Nicotine and resistance training are working against each other. Anyone trying to build or preserve muscle mass should regard chronic nicotine use as a meaningful drag on the system.
Don't combine nicotine with hot-environment endurance exercise. The thermoregulatory impairment is real and the consequences are acute.
Adolescent exposure is in a different category. Both human and animal data suggest the developing brain takes permanent structural hits from chronic nicotine. Vaping marketed to teenagers is a public-health failure, not a harm-reduction success.

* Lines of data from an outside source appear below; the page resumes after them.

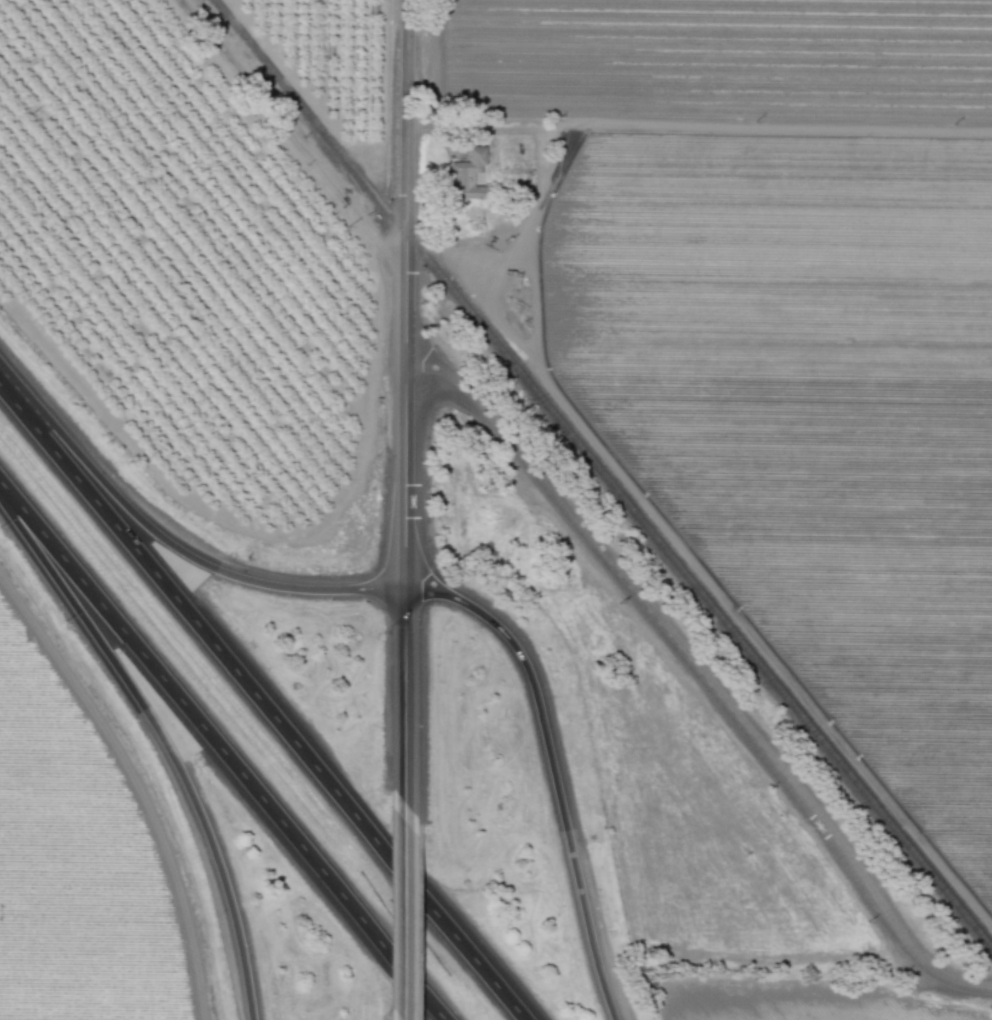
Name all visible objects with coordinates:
road: (699, 126)
building: (474, 157)
road: (405, 293)
railway: (602, 474)
road: (171, 545)
road: (702, 677)
road: (262, 703)
road: (404, 705)
road: (163, 741)
road: (222, 750)
road: (552, 768)
road: (404, 921)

Low-dose nicotine as a longevity intervention is not yet evidence-based for humans. Watch the literature; do not act on mouse data.

What's overrated

"Vaping is safe." It's safer than combustible smoking. It is not without measurable cardiovascular and respiratory effects, and the long-cohort data are still arriving.
Nicotine as a sport-performance enhancer. Modest reaction-time effects only; no demonstrated improvement in strength or aerobic capacity; meaningful heat-stress risk.
Nicotine as an "NAD+ booster" in humans. Strong mouse signal; zero human longevity trials.
The historical claim that nicotine itself is comparable in harm to tobacco smoke. Combustion products do most of the cancer and cardiovascular damage; isolated nicotine has its own narrower risk profile.